SMT Solving on an iPhone

virtuallynathan · on Nov 6, 2018

> The i7-7700K is a desktop CPU drawing at least 45 watts of power and clocked at 4.5 GHz when running a single-threaded workload; in contrast, the iPhone was unplugged, probably doesn’t draw 10% of that power, and runs (we believe) somewhere in the 2 GHz range

A12 runs at 2.5Ghz, and draws ~3.64W of power. I also think the actual power draw of the i7-7700K may be north of 45W, Anandtech claims 90W (with a TDP of 91W).

I bet if you could pop a heatsink on the A12(X) and overclock it/up the TDP, it would come very close or beat intel at most single-threaded applications.

Source: https://www.anandtech.com/show/13392/the-iphone-xs-xs-max-re...

sidereal · on Nov 6, 2018

I cleaned up that text a little bit -- the 7700K doesn't draw the full 91W TDP when only a single core is loaded, as in this experiment.

(Stored data entries)
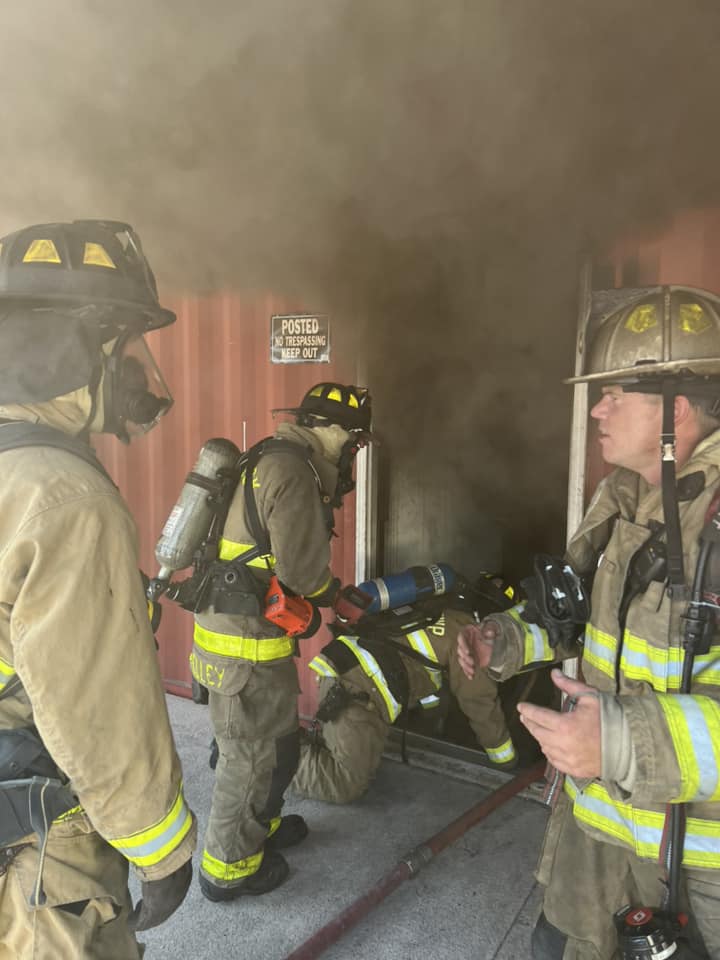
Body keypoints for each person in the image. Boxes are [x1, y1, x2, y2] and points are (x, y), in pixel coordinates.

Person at [458, 285, 720, 959]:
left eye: (615, 395)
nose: (597, 410)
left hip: (694, 869)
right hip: (594, 841)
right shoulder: (621, 497)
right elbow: (572, 616)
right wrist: (503, 639)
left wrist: (622, 743)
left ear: (675, 408)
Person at [0, 220, 196, 958]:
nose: (138, 372)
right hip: (34, 858)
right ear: (74, 347)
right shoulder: (63, 495)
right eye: (125, 346)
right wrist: (161, 847)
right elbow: (95, 703)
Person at [189, 381, 372, 901]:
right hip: (245, 651)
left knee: (276, 750)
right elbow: (303, 576)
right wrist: (334, 595)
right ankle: (227, 871)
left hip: (237, 639)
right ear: (329, 428)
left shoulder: (269, 457)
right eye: (353, 439)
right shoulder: (293, 473)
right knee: (249, 760)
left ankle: (259, 830)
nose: (353, 451)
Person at [291, 572, 518, 804]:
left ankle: (289, 744)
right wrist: (505, 758)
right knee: (344, 784)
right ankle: (275, 758)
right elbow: (478, 701)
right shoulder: (471, 637)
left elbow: (424, 677)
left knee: (358, 761)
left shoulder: (439, 606)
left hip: (350, 671)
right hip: (357, 689)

Your objective: Rewrite the thread starting at "I bet if you" and ending at "most single-threaded applications.", changing "heatsink" to "cooler". The records are separate material with no connection to the thread.

Completed exercise:
I bet if you could pop a cooler on the A12(X) and overclock it/up the TDP, it would come very close or beat intel at most single-threaded applications.